The answer should match the entries that follow exactly, except that no image appears in it.
(DATA SHOWN begins)
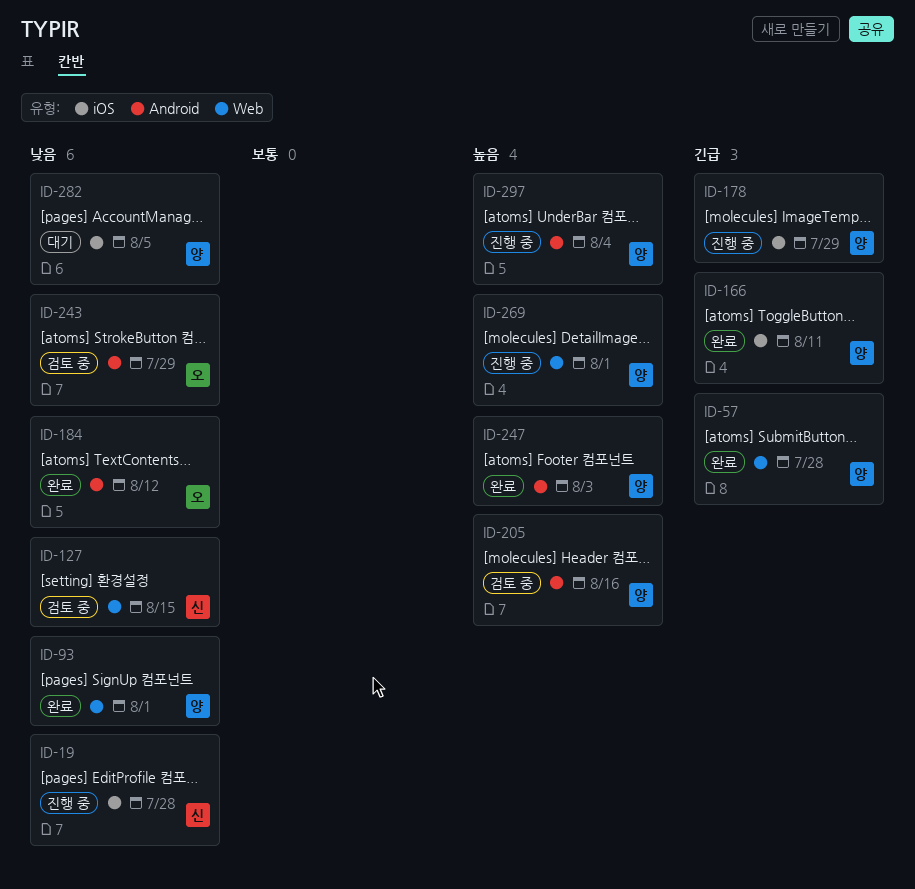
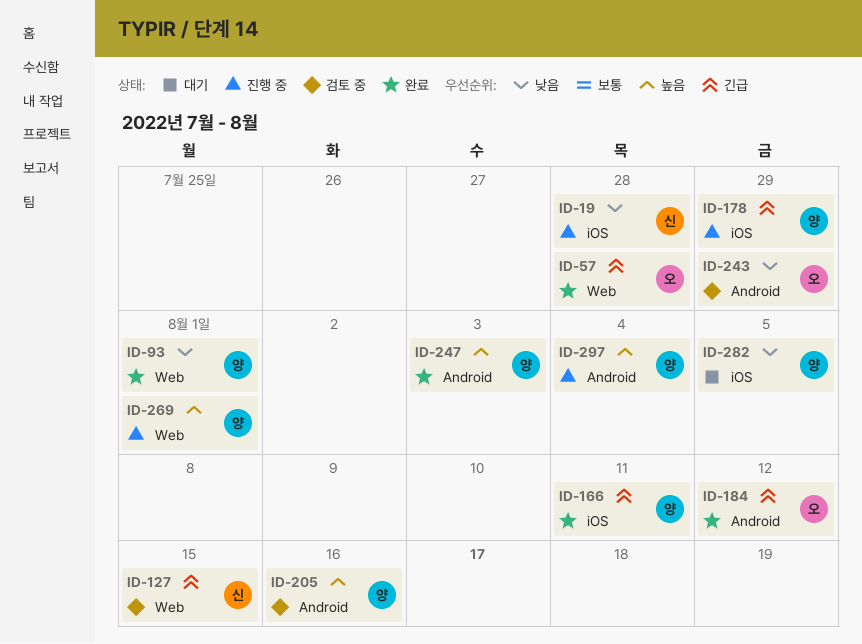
ID-57, owner: 양 -> 오
ID-127, priority: 낮음 -> 긴급
ID-184, priority: 낮음 -> 긴급

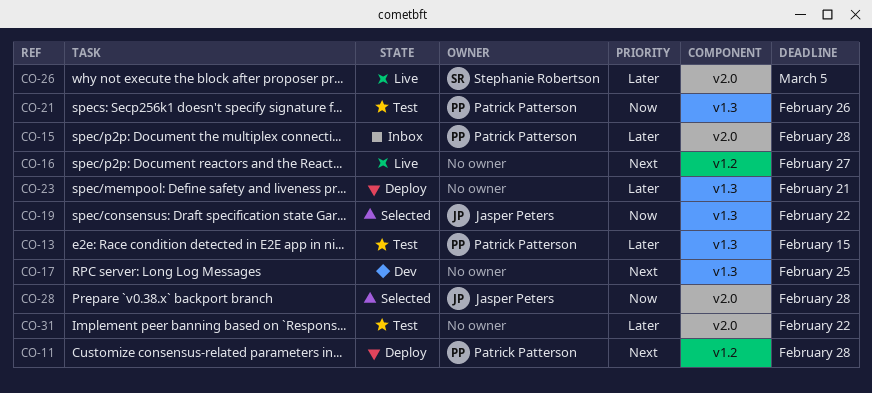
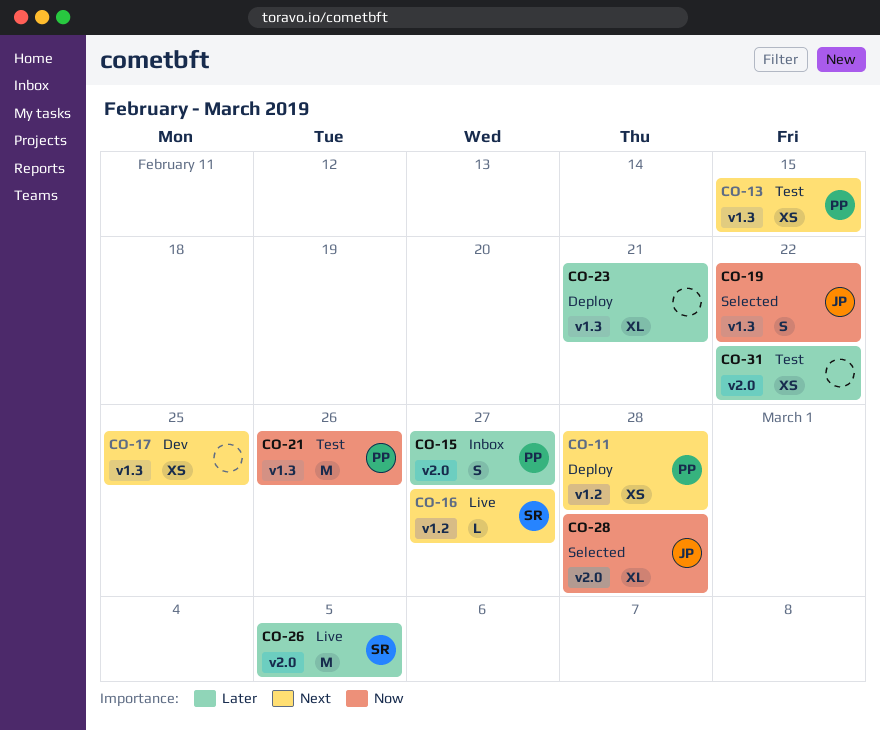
CO-13, priority: Later -> Next
CO-15, due: Feb 28 -> Feb 27
CO-16, owner: none -> Stephanie Robertson

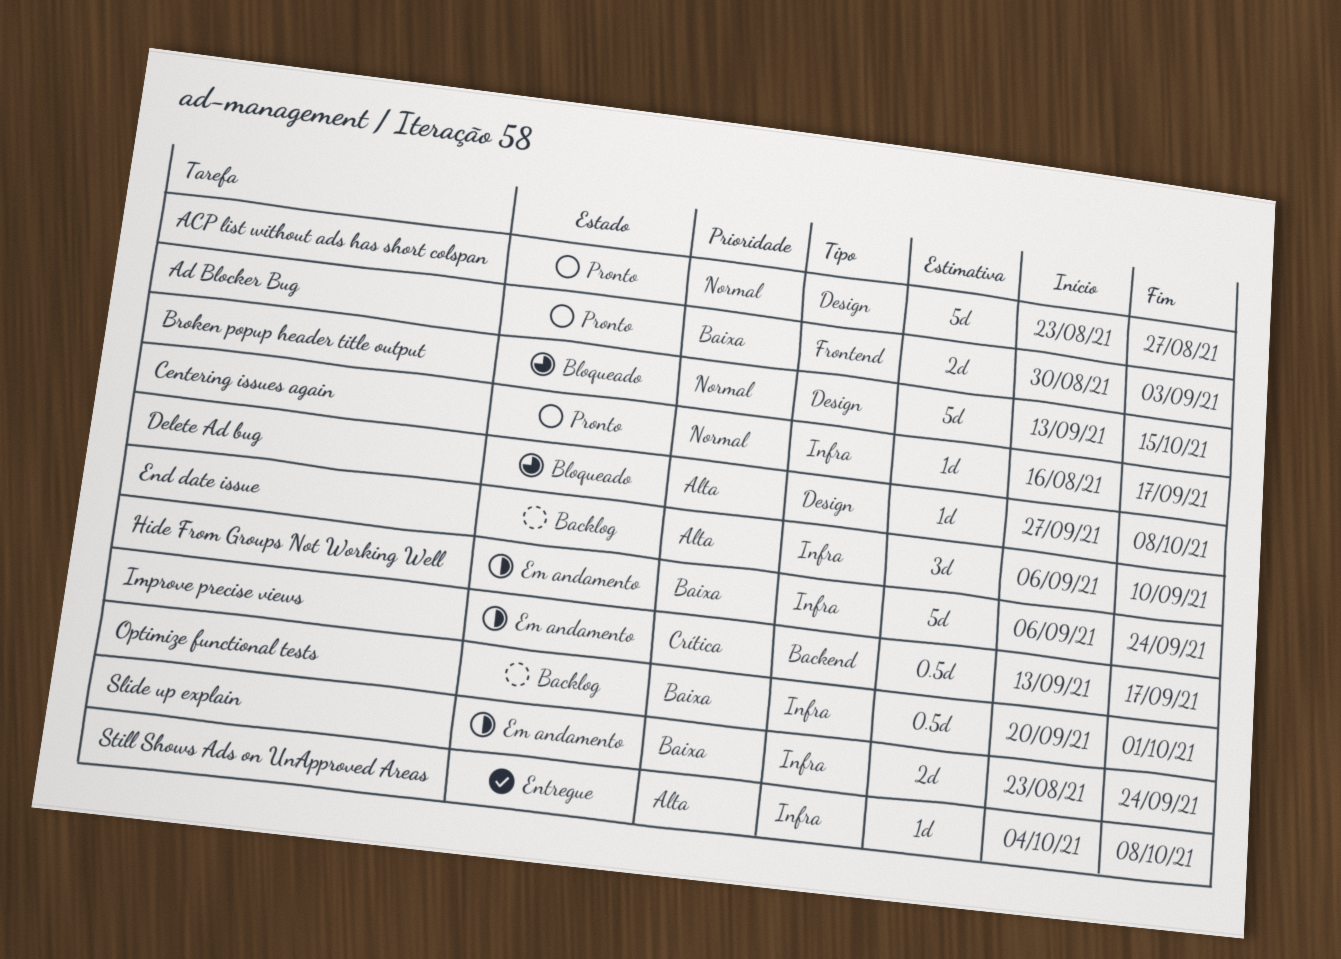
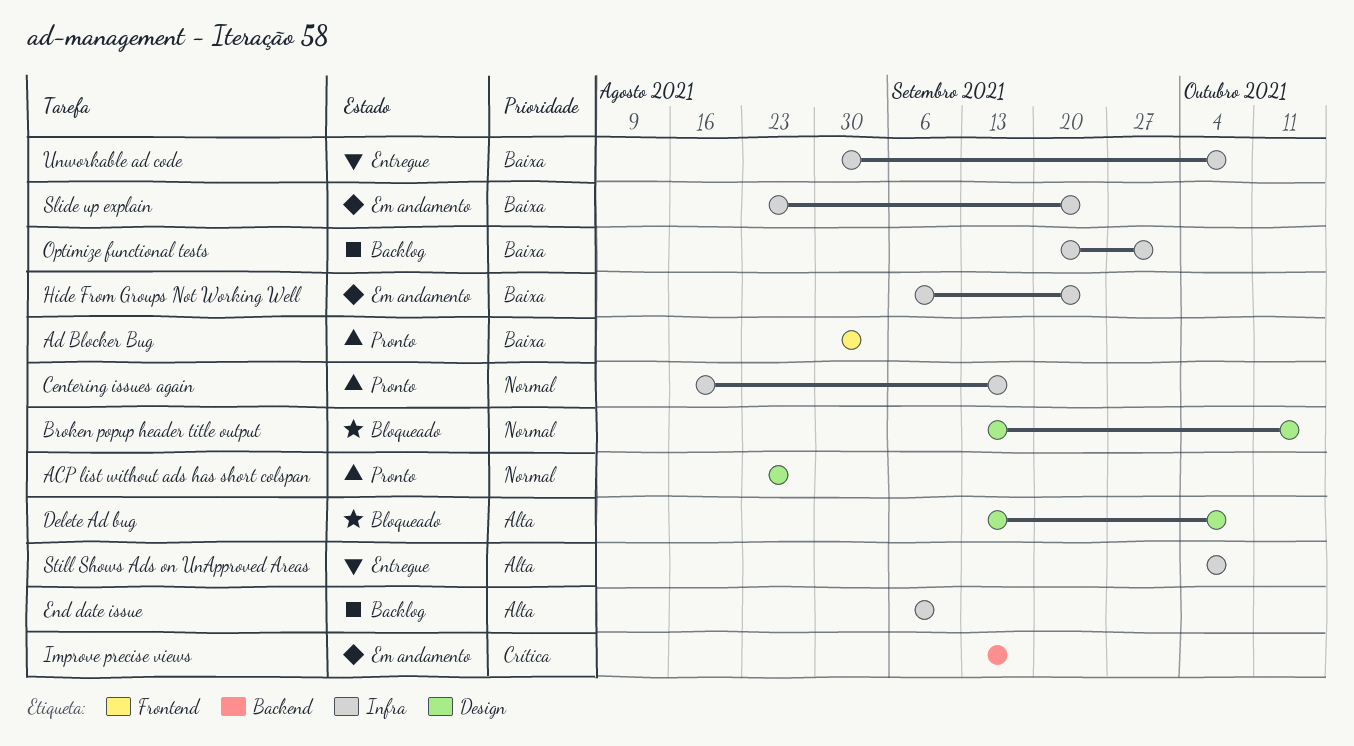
Delete Ad bug, start: Sep 27 -> Sep 13
Unworkable ad code: none -> present

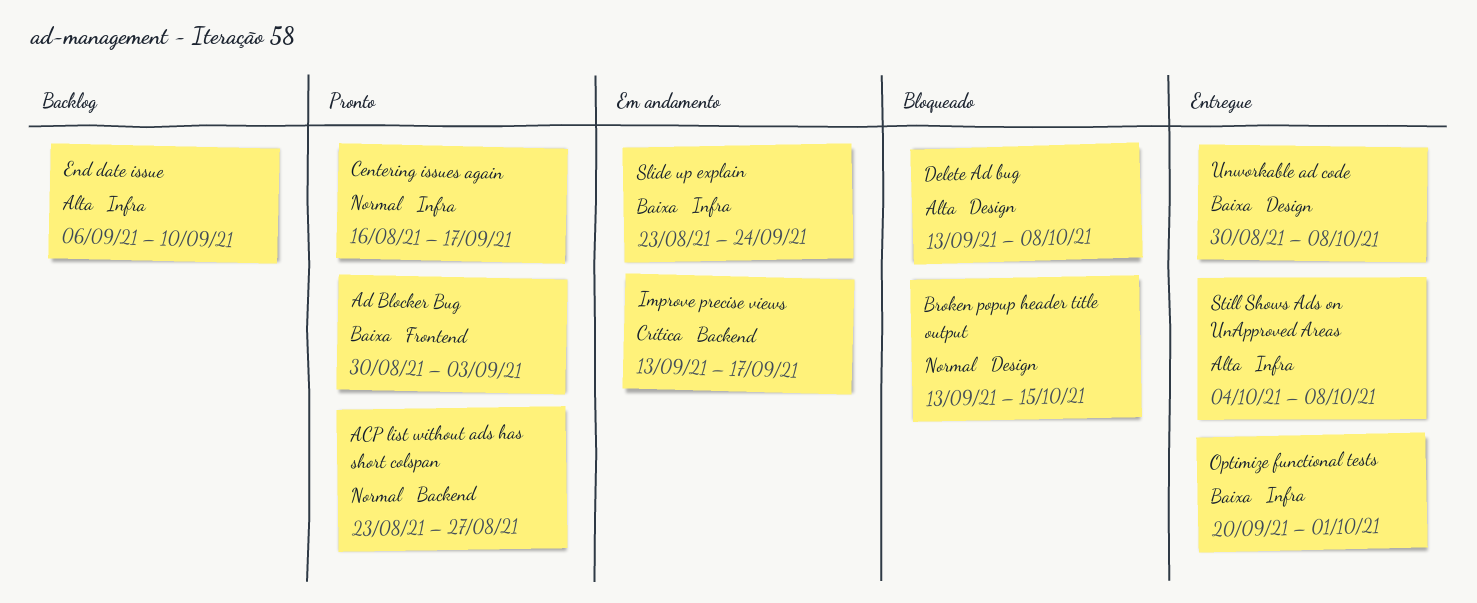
ACP list without ads has short colspan, label: Design -> Backend
Hide From Groups Not Working Well: present -> none
Optimize functional tests, status: Backlog -> Entregue
Unworkable ad code, label: Infra -> Design

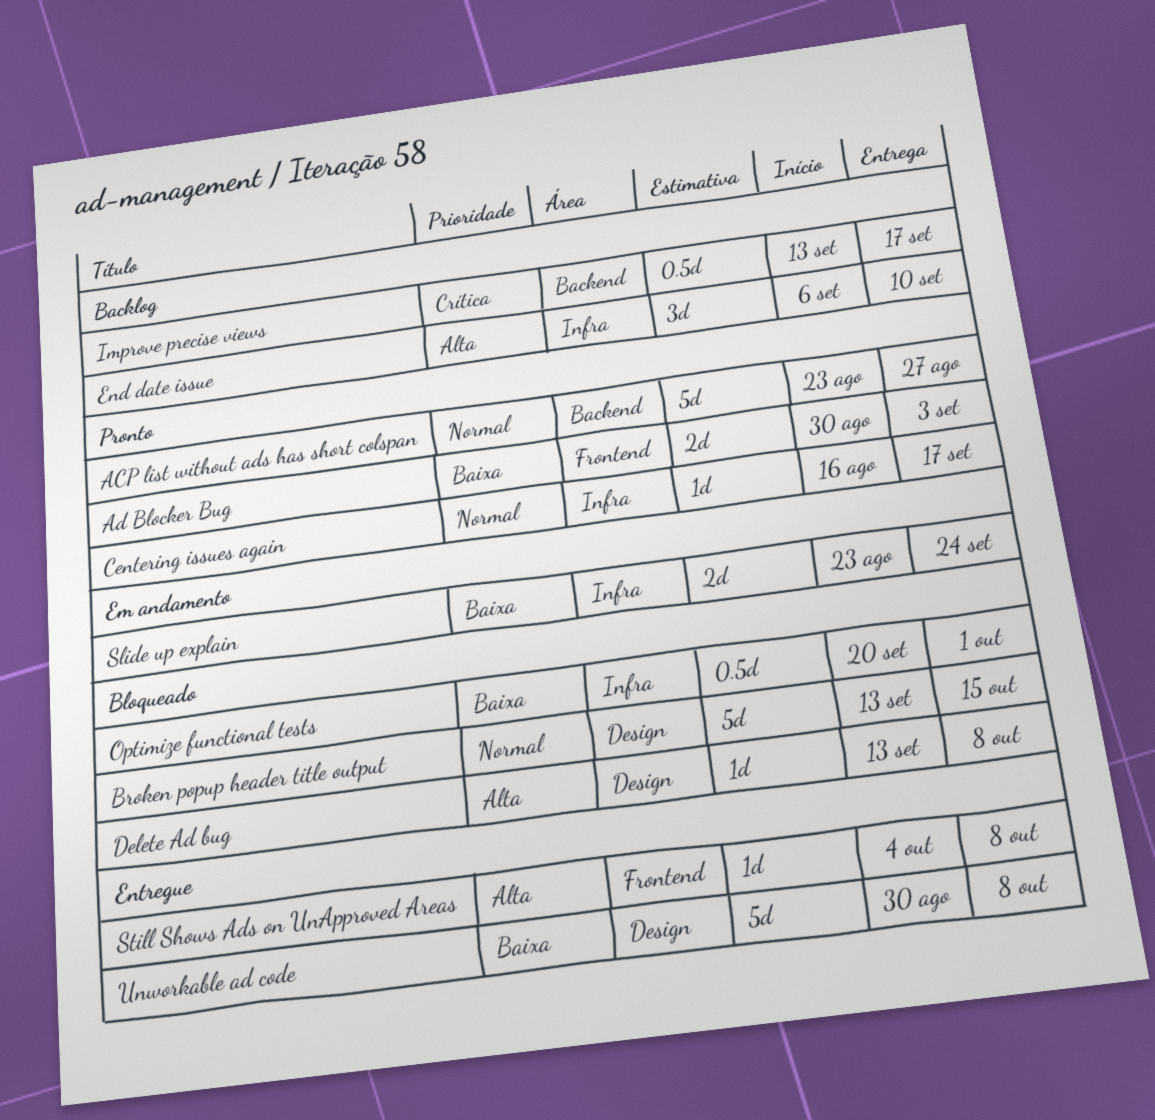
Improve precise views, status: Em andamento -> Backlog
Optimize functional tests, status: Entregue -> Bloqueado
Still Shows Ads on UnApproved Areas, label: Infra -> Frontend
(DATA SHOWN ends)
◆ ANSWER BOX
ID-57, owner: 양 -> 오
ID-127, priority: 낮음 -> 긴급
ID-184, priority: 낮음 -> 긴급

CO-13, priority: Later -> Next
CO-15, due: Feb 28 -> Feb 27
CO-16, owner: none -> Stephanie Robertson

Delete Ad bug, start: Sep 27 -> Sep 13
Unworkable ad code: none -> present

ACP list without ads has short colspan, label: Design -> Backend
Hide From Groups Not Working Well: present -> none
Optimize functional tests, status: Backlog -> Entregue
Unworkable ad code, label: Infra -> Design

Improve precise views, status: Em andamento -> Backlog
Optimize functional tests, status: Entregue -> Bloqueado
Still Shows Ads on UnApproved Areas, label: Infra -> Frontend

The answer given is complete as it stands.